_The problem:_
Without copying the images, write out all the entries below verbatim.
=== Section Start ===
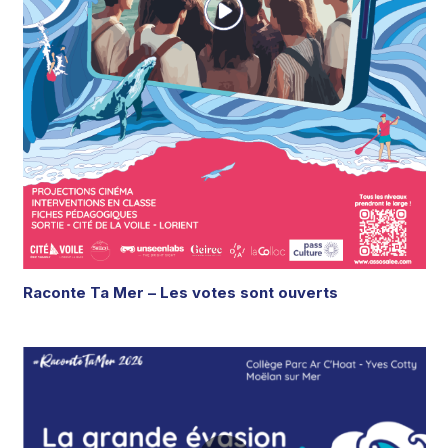
Raconte Ta Mer – Les votes sont ouverts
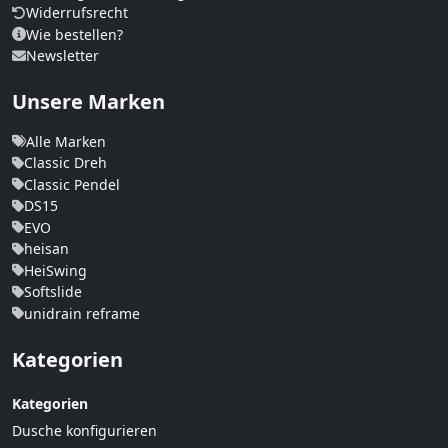
Widerrufsrecht
Wie bestellen?
Newsletter
Unsere Marken
Alle Marken
Classic Dreh
Classic Pendel
DS15
EVO
heisan
HeiSwing
Softslide
unidrain reframe
Kategorien
Kategorien
Dusche konfigurieren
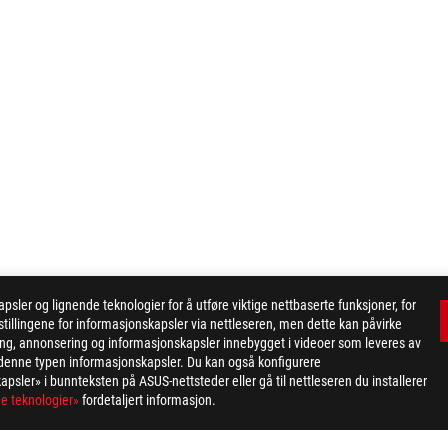
er og lignende teknologier for å utføre viktige nettbaserte funksjoner, for
tillingene for informasjonskapsler via nettleseren, men dette kan påvirke
ing, annonsering og informasjonskapsler innebygget i videoer som leveres av
>
ROG MAXIMUS XIII EXTREME
GALLERY
or denne typen informasjonskapsler. Du kan også konfigurere
apsler» i bunnteksten på ASUS-nettsteder eller gå til nettleseren du installerer
e teknologier»
fordetaljert informasjon.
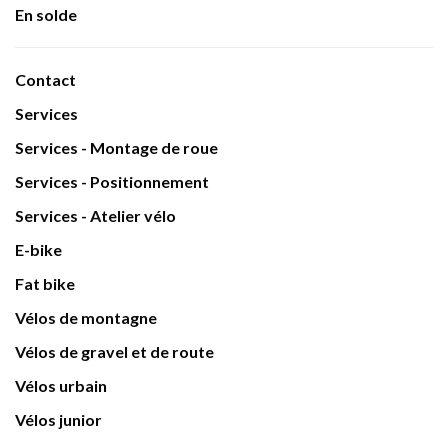
En solde
Contact
Services
Services - Montage de roue
Services - Positionnement
Services - Atelier vélo
E-bike
Fat bike
Vélos de montagne
Vélos de gravel et de route
Vélos urbain
Vélos junior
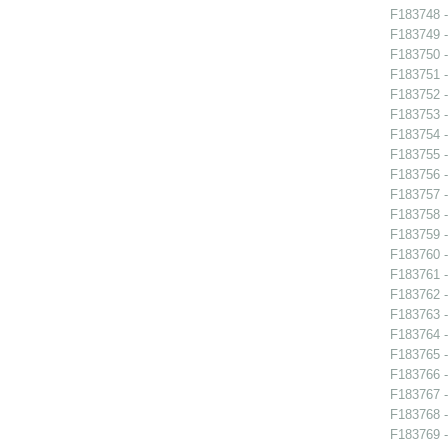
F183748 -
F183749 -
F183750 -
F183751 -
F183752 -
F183753 -
F183754 -
F183755 -
F183756 -
F183757 -
F183758 -
F183759 -
F183760 -
F183761 -
F183762 -
F183763 -
F183764 -
F183765 -
F183766 -
F183767 -
F183768 -
F183769 -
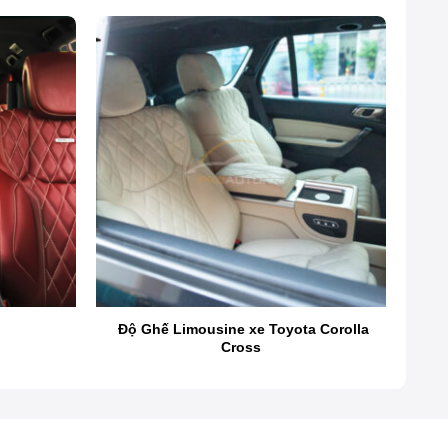
Độ Ghế Limousine xe Toyota Corolla
Cross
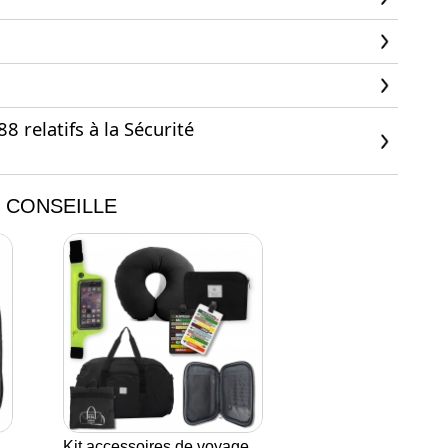
 relatifs à la Sécurité
 CONSEILLE
Kit accessoires de voyage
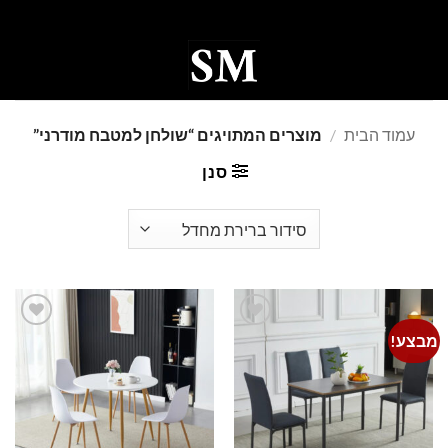
Ski
t
conten
0
עמוד הבית
/
מוצרים המתויגים “שולחן למטבח מודרני”
סנן
מבצע!
Add to
Add to
wishlist
wishlist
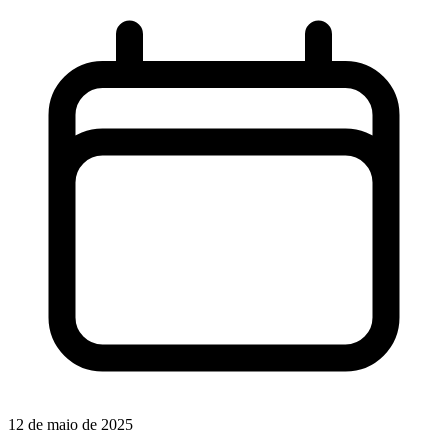
12 de maio de 2025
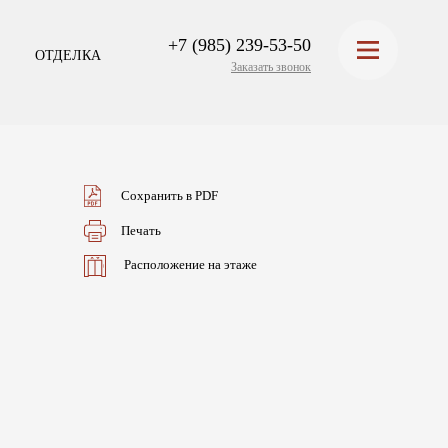
+7 (985) 239-53-50
ОТДЕЛКА
Заказать звонок
Сохранить в PDF
Печать
Расположение на этаже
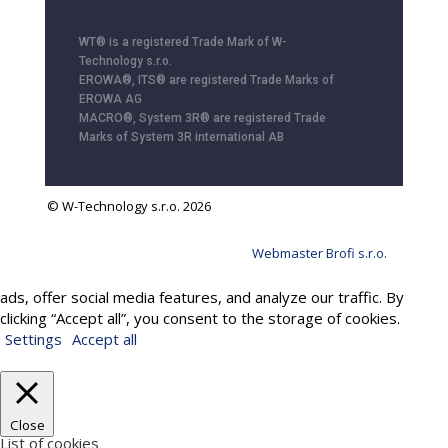
WT® is a registered Trade Mark of W-
Technology s.r.o.
EROWA®, ITS® are registered Trade Marks of
EROWA AG
MACRO®, System 3R® are registered Trade
Marks of System 3R international AB
© W-Technology s.r.o. 2026
Webmaster Brofi s.r.o.
We use cookies to provide services, personalize content and
ads, offer social media features, and analyze our traffic. By
clicking “Accept all”, you consent to the storage of cookies.
Settings
Accept all
Close
List of cookies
=== Section End ===
_Answer section:_
Raconte Ta Mer – Les votes sont ouverts
Widerrufsrecht
Wie bestellen?
Newsletter
Unsere Marken
Alle Marken
Classic Dreh
Classic Pendel
DS15
EVO
heisan
HeiSwing
Softslide
unidrain reframe
Kategorien
Kategorien
Dusche konfigurieren
er og lignende teknologier for å utføre viktige nettbaserte funksjoner, for
tillingene for informasjonskapsler via nettleseren, men dette kan påvirke
ing, annonsering og informasjonskapsler innebygget i videoer som leveres av
>
ROG MAXIMUS XIII EXTREME
GALLERY
or denne typen informasjonskapsler. Du kan også konfigurere
apsler» i bunnteksten på ASUS-nettsteder eller gå til nettleseren du installerer
e teknologier»
fordetaljert informasjon.
En solde
Contact
Services
Services - Montage de roue
Services - Positionnement
Services - Atelier vélo
E-bike
Fat bike
Vélos de montagne
Vélos de gravel et de route
Vélos urbain
Vélos junior
F183748 -
F183749 -
F183750 -
F183751 -
F183752 -
F183753 -
F183754 -
F183755 -
F183756 -
F183757 -
F183758 -
F183759 -
F183760 -
F183761 -
F183762 -
F183763 -
F183764 -
F183765 -
F183766 -
F183767 -
F183768 -
F183769 -
Độ Ghế Limousine xe Toyota Corolla
Cross
 relatifs à la Sécurité
 CONSEILLE
Kit accessoires de voyage
Ski
t
conten
0
עמוד הבית
/
מוצרים המתויגים “שולחן למטבח מודרני”
סנן
מבצע!
Add to
Add to
wishlist
wishlist
12 de maio de 2025
+7 (985) 239-53-50
ОТДЕЛКА
Заказать звонок
Сохранить в PDF
Печать
Расположение на этаже
WT® is a registered Trade Mark of W-
Technology s.r.o.
EROWA®, ITS® are registered Trade Marks of
EROWA AG
MACRO®, System 3R® are registered Trade
Marks of System 3R international AB
© W-Technology s.r.o. 2026
Webmaster Brofi s.r.o.
We use cookies to provide services, personalize content and
ads, offer social media features, and analyze our traffic. By
clicking “Accept all”, you consent to the storage of cookies.
Settings
Accept all
Close
List of cookies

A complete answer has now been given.